As David Conwill pointed out in the November 2018 issue of Hemmings Classic Car, Sears executives – which by then had established a largely rural customer base with its mail-order catalogs – could see that their customers were ready to ditch the horse and buggy for the automobile, but they weren’t at all able to afford the luxury cars that made up the majority of automobile offerings at the time. Thus, they saw something like Krotz’s highwheeler as a sort of intermediate step.

The 20th Century was here to stay, and the automobile was a part of it. A motor buggy allowed farmers to take their first steps into this new world without casting off too much of the familiar all at once. For many Americans, the motor buggy is the missing link between horse and car – even if a family didn’t buy one directly, they were popular enough that the exposure made cars a familiar element in country life at last.

Rural Americans did indeed present a huge untapped market for the automobile, but Sears executives were far from the only ones who recognized this. Dozens of inventors, entrepreneurs, and businessmen throughout the United States were angling to build an affordable car for the masses at the same time, none more successful (or, perhaps, more intuitively aware of farmers’ needs) than Henry Ford, whose Model T hit the market the same year as the Sears Motor Buggy. The latter lasted just four years on the market after selling roughly 3,500 units; reportedly, Sears lost money on every highwheeler it sold.

As large a company as Sears was, it would inevitably dip its toes back into automobile marketing. Sometime in the late Twenties, the company entered talks with St. Louis-based assembled car maker Gardner to build a small car with Budd-supplied bodies, according to Georgano. The Wall Street crash of 1929 put the kibosh on that. Even in the Depression, however, motorists needed tires, so Sears pivoted to tires, auto parts, and eventually car insurance, all sold under the Allstate brand.

By the early 1950s, however, the bug to get into car sales bit again. Specifically, it bit Theodore V. Houser, the vice president of Sears and a member of the Kaiser-Frazer board of directors, according to Georgano. Houser apparently saw potential synergies between the two companies and believed that the Henry J, fitted exclusively with an Alex Tremulis-designed grille as well as Allstate tires, battery, spark plugs, and other parts, could easily be marketed to Sears customers.
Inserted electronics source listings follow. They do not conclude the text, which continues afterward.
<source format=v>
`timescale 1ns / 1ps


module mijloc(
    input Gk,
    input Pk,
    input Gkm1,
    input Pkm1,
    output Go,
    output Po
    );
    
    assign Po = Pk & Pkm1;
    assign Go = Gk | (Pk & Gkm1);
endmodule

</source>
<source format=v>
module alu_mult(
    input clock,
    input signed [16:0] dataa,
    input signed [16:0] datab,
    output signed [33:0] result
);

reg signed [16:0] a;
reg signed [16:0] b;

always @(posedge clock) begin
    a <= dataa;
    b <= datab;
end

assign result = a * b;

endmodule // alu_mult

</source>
Starting in December 1951, select Sears stores and the Sears catalog began to sell the Allstate as a 1952 model, available in both four-cylinder and six-cylinder models. Sears even managed to undercut the Henry J by a few bucks. Yet by mid-1953, after selling less than 2,500 cars, Sears discontinued the program. Georgano blamed a “limited marketing approach,” but Arch Brown likely came closer to the mark when he noted (in SIA #155, September 1996) that customers “didn’t cotton to the idea of buying a car from a department store, or a mail-order house.”

Indeed, had Houser studied the carmaking efforts of Powel Crosley – who initially marketed his own diminutive cars through department stores, but later adopted the industry standard dealer franchise model – he might have seen that customers wanted to be assured that, should anything go wrong with their car, that they could have it serviced by the company that sold it to them.
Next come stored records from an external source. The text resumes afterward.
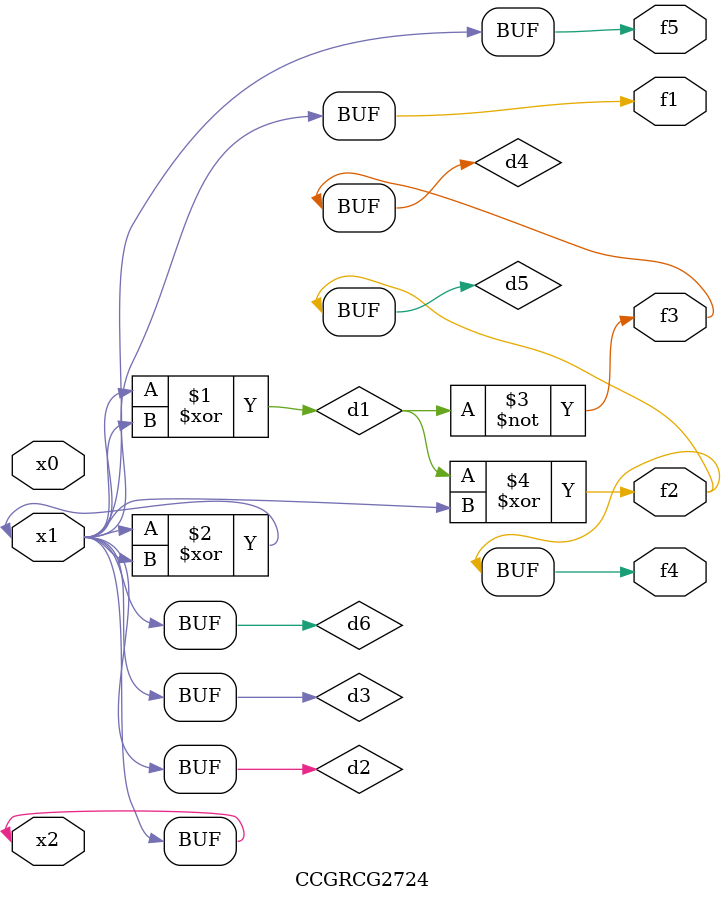
<source format=v>
module CCGRCG2724(
	input x0, x1, x2,
	output f1, f2, f3, f4, f5
);

	wire d1, d2, d3, d4, d5, d6;

	xor (d1, x1, x2);
	buf (d2, x1, x2);
	xor (d3, x1, x2);
	nor (d4, d1);
	xor (d5, d1, d2);
	buf (d6, d2, d3);
	assign f1 = d6;
	assign f2 = d5;
	assign f3 = d4;
	assign f4 = d5;
	assign f5 = d6;
endmodule

</source>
Of course, Sears had just as long of a history selling motorcycles and scooters, which perhaps reinforces the notion that automobiles are a unique type of consumer product, one that can’t be sold like a set of Craftsman tools or Kenmore appliances.

It’s entirely possible that, had Sears chosen better or more established partners with which to sell automobiles, the company would have found more success in that market. Or, perhaps, Sears didn’t partner with more established carmakers precisely because those more established carmakers knew that Sears’s retail experience wouldn’t translate to automobile sales.